This is a guest post by Steve Daniels
When you’re next round your Grandma’s house, take a look around at the décor on display. No doubt when you’re there it’s going to ‘feel’ very Grandma-ish and you’ll probably find it’s not the most stylish or modern looking place, but it might be hard to initially put your finger on what it is that’s dating it. A Grandma you see can take the most modern home with the most modern furniture and layout and somehow still manage to make it look dated and old fashioned, so the question is… how??
The answer is simple – it’s their choice of colours and patterns. In fact there’s even a pattern named after them – ‘Granny pattern’. As soon as you see those pastel colours and those washed out flower patterns on beige backgrounds you know you’re in an old lady’s home, and as soon as you walk into a room adorned with burgundy and browns you’ll know it’s an old man’s place.
So the question is, how might colours and patterns be affecting your website? Are you using a ‘granny’ pattern of the web? Or do your colours suggest futurism and modern design? Let’s find out…
‘Granny Pattern of the Web’
Of course using the ‘granny pattern of the web’ is something you don’t want to be doing and something that would instantly date your site, so what do you need to avoid? Well just like your Grandma’s walls you should be trying to steer clear of any kind of pattern that’s too ‘busy’. Rather than having pages filled with flowers and squiggles or rocks, you should be looking for background images that are abstract, that don’t repeat and that are more subtle. When the web first started lots of people were using repeating backgrounds made up of stones or computer chips, but this has now become synonymous with those early sites and 56k modems that can’t render large images speedily.
Likewise being minimalistic where possible is something that has become trendy and popular and this is true of both interior designs and web design. Large empty spaces make your layouts look larger, while at the same time avoiding a kind of ‘options paralysis’ that happens when people don’t know where to look because there’s too much information.
You also need to think about which colours themselves are ‘in’ when it comes to technology and here there are a number of things to consider. White at the moment for instance is very ‘in’ with this being a great minimalistic option, as are block colours that offer a stark contrast against such a background. For a while a year or two ago a lot of sites were white, orange and blue and this was a very trendy colour scheme to opt for, but now they tend to use more whites mixed with primary colours. Black and white with splashes of red is particularly fashionable for clothing, so you can mimic this to create a very trendy look for your site potentially.

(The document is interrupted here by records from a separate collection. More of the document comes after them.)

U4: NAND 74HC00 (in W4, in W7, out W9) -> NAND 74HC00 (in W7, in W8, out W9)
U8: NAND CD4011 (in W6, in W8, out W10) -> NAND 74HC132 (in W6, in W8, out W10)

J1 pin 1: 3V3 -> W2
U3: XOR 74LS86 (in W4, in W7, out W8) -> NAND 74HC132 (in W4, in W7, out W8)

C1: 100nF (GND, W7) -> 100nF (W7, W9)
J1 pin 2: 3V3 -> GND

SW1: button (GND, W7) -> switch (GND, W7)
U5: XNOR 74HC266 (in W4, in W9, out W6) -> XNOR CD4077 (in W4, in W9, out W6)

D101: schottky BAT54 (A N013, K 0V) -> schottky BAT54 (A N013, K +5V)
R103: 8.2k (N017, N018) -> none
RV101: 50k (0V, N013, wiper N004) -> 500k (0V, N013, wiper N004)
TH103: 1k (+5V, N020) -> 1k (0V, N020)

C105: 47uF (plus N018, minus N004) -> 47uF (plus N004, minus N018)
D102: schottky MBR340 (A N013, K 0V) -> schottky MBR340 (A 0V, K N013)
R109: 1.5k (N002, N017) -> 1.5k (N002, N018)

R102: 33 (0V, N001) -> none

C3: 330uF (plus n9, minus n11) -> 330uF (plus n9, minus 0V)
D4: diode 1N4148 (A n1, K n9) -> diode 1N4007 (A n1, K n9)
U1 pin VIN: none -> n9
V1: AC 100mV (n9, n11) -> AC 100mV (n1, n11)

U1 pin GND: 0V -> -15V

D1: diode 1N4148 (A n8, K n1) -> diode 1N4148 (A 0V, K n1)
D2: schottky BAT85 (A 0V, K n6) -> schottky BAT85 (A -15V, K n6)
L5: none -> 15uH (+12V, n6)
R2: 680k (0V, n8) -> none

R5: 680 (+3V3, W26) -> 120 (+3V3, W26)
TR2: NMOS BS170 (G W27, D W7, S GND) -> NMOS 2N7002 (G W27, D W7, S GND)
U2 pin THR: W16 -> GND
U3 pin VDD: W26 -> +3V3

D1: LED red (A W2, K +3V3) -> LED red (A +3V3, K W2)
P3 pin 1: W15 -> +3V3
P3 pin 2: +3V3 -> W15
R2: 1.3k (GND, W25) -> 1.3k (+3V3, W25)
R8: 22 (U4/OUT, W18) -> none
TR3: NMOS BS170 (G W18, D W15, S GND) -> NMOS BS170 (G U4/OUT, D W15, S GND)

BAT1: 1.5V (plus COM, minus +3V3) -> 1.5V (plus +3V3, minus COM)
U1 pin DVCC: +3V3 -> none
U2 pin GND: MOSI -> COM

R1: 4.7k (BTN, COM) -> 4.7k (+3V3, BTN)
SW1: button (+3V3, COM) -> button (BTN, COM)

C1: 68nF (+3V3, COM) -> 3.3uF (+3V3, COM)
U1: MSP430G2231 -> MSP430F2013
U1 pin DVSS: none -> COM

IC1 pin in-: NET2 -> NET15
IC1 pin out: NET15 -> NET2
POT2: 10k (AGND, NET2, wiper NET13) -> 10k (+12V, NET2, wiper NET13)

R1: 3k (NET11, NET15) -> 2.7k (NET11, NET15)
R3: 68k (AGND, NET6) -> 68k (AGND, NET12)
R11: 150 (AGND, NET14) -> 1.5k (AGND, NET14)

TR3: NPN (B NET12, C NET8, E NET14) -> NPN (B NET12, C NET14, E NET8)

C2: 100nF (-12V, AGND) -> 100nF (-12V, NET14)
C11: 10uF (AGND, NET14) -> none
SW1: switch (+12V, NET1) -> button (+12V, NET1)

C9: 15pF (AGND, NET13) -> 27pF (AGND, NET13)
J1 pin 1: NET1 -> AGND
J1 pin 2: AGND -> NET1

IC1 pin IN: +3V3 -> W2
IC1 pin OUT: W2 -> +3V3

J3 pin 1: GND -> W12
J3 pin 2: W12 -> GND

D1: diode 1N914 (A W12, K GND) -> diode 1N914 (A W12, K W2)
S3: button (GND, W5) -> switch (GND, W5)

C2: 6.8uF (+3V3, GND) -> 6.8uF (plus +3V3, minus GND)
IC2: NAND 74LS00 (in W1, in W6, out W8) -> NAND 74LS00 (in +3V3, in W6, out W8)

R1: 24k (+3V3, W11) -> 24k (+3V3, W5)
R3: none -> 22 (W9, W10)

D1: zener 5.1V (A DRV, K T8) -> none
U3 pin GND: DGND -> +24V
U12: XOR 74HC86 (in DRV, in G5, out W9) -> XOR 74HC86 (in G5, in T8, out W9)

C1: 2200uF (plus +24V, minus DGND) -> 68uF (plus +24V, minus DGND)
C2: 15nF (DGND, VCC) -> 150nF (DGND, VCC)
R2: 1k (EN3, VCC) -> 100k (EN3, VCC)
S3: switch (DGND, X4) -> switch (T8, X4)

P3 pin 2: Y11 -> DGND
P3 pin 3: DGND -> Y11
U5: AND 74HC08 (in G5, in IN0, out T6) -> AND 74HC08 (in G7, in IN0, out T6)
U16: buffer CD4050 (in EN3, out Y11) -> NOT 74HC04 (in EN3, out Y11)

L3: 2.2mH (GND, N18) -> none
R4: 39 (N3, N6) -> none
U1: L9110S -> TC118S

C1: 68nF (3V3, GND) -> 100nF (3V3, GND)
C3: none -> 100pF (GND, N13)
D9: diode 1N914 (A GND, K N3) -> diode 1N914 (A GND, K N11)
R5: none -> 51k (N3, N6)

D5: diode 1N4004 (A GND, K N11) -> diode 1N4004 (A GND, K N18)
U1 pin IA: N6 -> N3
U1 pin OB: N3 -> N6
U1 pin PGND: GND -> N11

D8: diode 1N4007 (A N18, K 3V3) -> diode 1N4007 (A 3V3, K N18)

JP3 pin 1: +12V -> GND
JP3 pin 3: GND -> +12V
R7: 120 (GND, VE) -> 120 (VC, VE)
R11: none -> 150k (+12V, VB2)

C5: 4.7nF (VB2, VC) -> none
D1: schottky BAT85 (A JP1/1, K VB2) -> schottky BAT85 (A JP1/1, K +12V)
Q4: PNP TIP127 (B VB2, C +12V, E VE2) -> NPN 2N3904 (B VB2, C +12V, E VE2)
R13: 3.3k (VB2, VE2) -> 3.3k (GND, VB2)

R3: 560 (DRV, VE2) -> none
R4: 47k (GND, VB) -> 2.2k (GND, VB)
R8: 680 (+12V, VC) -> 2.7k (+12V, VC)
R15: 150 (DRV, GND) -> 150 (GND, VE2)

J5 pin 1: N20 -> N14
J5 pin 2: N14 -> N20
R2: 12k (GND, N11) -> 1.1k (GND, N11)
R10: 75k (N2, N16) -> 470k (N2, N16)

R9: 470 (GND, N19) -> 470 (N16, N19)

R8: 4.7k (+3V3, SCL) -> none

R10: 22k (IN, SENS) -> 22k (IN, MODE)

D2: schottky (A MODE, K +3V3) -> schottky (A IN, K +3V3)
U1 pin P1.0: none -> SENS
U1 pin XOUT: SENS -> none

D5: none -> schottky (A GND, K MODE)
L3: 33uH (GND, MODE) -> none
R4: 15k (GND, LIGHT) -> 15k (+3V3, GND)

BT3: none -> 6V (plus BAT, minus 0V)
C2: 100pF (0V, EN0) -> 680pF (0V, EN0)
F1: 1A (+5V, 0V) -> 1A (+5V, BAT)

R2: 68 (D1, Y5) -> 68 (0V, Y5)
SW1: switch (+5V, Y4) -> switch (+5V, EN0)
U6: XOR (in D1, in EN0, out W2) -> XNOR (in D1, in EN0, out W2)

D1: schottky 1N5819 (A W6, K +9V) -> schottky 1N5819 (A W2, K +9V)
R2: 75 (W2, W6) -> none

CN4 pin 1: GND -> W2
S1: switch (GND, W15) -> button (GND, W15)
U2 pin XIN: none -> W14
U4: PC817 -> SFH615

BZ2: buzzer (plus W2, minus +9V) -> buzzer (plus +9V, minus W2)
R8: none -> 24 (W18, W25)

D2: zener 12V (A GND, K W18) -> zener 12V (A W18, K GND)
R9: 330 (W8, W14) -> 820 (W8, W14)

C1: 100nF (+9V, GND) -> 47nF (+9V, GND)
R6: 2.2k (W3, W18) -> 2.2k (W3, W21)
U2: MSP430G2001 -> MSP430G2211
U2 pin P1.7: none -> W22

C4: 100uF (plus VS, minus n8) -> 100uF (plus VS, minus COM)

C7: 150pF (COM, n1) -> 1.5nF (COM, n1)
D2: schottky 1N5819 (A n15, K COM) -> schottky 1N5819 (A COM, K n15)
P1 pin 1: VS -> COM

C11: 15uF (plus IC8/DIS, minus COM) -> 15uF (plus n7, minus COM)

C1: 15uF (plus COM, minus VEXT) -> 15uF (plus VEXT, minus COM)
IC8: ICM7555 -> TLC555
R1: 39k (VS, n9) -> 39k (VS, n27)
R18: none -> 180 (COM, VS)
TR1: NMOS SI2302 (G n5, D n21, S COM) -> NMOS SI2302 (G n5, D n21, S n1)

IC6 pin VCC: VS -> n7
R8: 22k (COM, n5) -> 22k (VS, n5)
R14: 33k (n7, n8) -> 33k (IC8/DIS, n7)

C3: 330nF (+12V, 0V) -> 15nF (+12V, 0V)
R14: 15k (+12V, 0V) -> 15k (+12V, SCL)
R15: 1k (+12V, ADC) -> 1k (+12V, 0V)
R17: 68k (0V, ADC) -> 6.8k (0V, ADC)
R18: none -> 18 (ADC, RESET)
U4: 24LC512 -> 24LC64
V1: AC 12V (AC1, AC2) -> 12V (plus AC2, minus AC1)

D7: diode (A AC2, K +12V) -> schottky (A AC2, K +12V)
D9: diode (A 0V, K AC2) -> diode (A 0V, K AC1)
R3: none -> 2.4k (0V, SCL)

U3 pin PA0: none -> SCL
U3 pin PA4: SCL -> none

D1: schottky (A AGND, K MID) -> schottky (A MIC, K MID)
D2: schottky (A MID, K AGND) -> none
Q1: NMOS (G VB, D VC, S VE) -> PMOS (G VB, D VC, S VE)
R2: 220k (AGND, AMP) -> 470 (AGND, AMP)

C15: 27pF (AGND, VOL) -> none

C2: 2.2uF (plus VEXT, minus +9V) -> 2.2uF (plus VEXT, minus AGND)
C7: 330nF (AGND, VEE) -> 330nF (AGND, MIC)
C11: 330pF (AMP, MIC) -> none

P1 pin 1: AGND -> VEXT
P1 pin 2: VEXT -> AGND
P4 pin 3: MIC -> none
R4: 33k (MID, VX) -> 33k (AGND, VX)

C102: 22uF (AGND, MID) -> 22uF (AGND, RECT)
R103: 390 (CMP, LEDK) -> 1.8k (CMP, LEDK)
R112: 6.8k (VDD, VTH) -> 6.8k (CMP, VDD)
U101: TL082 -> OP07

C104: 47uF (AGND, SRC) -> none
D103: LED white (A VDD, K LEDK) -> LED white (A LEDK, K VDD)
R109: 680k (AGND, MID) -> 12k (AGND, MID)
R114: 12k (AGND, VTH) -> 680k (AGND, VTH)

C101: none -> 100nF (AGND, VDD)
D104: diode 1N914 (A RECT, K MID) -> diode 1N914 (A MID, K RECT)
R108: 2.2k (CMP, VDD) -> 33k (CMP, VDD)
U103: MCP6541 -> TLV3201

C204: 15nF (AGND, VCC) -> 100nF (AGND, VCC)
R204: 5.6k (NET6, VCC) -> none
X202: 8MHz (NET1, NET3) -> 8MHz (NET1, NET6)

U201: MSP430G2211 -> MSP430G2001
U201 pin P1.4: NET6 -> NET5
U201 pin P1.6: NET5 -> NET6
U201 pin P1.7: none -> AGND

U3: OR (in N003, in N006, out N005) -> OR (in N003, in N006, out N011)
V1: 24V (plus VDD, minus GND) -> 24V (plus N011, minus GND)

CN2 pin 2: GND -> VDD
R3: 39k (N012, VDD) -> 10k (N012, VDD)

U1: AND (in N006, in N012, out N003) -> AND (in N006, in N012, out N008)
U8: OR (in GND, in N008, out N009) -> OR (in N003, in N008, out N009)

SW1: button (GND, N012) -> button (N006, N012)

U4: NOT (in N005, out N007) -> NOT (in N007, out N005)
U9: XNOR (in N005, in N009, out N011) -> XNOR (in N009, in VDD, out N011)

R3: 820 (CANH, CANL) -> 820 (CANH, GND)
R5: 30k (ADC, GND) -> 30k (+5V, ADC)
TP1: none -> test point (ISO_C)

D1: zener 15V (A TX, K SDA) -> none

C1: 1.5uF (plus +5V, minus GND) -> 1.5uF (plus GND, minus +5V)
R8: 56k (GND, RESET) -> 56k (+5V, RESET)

Blues meanwhile are very safe and have largely been popular throughout time – particularly for corporate sites. Avoid a strictly navy and white colour scheme though as this has been done too often – use lots of shades of blue to make your site look more modern and to echo imaginary interfaces such as those seen in Minority Report. Note though that any ‘vision of the future’ is going to be particularly highly susceptible to going out of date quickly. While Minority Report may look futuristic still now, in a few years this will change and we’ll realise that our predictions of the future were outdated. Just as Dr Evil’s attempts to dress Austin Powers in a futuristic silver-jumpsuit ends up coming off as kitsch, you need to make sure you update your concept of futurism regularly unless you want to end up looking ‘retro futuristic’ – and rather ironic as a result.
While the look of the web is still very ‘crisp’ and minimalist – something that the ‘Metro look’ takes even further – I do see an end to this trend and something else stepping in – block ‘neon’ colours that use transparencies. It looks high tech, it again takes advantage of modern technology, and it has a very ‘Tokyo’ feel to it. Check out the design of apps like ‘Chameleon Launcher’ and see if you can integrate that kind of colour scheme into your site for something that’s one step ahead of the curve.